Making Your Property Ready for Sale
If you want to achieve the best price possible for your home – and who wouldn’t want to? – then you ought to invest in its appearance before you even think about marketing it. Perhaps your home could do with a lick of paint, or maybe the garden is in need of some tender loving care? Spending a few pounds on making your home more attractive to would-be buyers may help you to get a better price than you had expected but it all needs up-front expenditure. Unless you live in a property that is already like a show home, you should budget around £500 to update your home with those little jobs that you’ve been putting off until now.
Energy Performance Certification
Also known as an EPC, an energy performance certificate is a must these days. All homes must be rated for potential buyers nowadays. Houses, flats and bungalows are all inspected and given a score, A through to G. This allows buyers to gain a quick measure of, for example, how well insulated your home happens to be.

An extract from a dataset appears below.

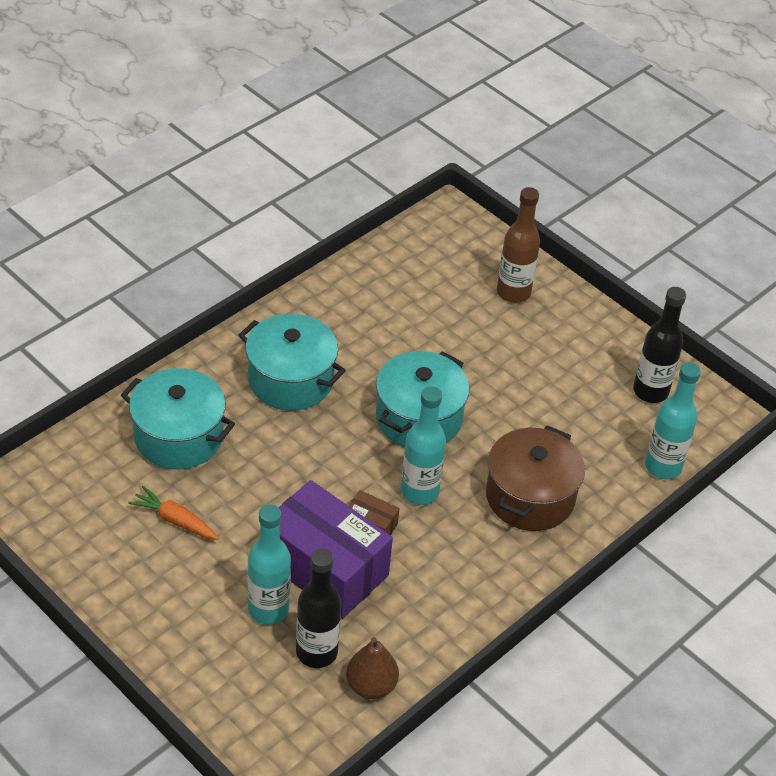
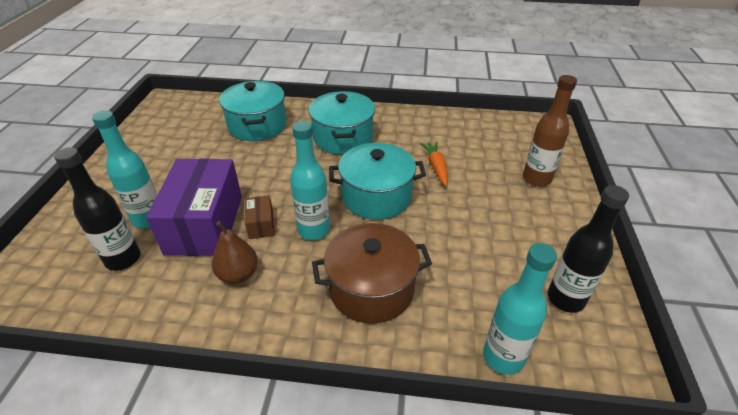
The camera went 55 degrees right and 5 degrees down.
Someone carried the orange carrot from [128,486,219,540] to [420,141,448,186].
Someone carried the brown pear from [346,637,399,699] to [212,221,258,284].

Other things that are taken into account include the age of your central heating system and the quality of your doors and windows. Expect to pay around £100 for an EPC inspection.
Finding buyers for your home does not come for free. It is true that you can market your home yourself but this often means spending more than you would end up doing by passing the job to an estate agent. It’s what they do, after all, and can offer economies of scale for things like newspaper adverts that individuals simply cannot achieve. You won’t need to pay up-front, however. Estate agents tend to charge their fees once an offer has been accepted by you for a proportion of the sales price. Remember that these fees are usually subject to VAT.
You should never sell such an important asset as your home without proper legal advice. You will need to appoint a solicitor who will carry out the necessary legal matters, known as conveyancing. Among other things, this makes sure that your buyer has the necessary funding to complete on the deal. Your solicitor will usually charge upwards of £600 for conveyancing fees. If there are complications with the sale or you live in a large property, then expect to pay up to double this figure.
Removals firms are worth their weight in gold when you need to load all of your belongings on your given moving day. This is especially the case when you are relocating to another town or city in the country because it takes the hassle out of moving and allows you to concentrate on other important jobs. Trained operatives who are used to lifting bulky items are especially useful. Expect to pay between £500 and £1,100 depending on the number of bedrooms you have.
The Costs of Your New Home
Finally, you ought to factor in the costs of purchasing a new property unless you are moving in with someone else. This would include further legal fees, invoices for surveys and maybe shelling out for setting up a new mortgage. If you are moving into rented accommodation, then you may need to pay for a landlord’s reference and to pay the first month’s rent in advance plus a deposit.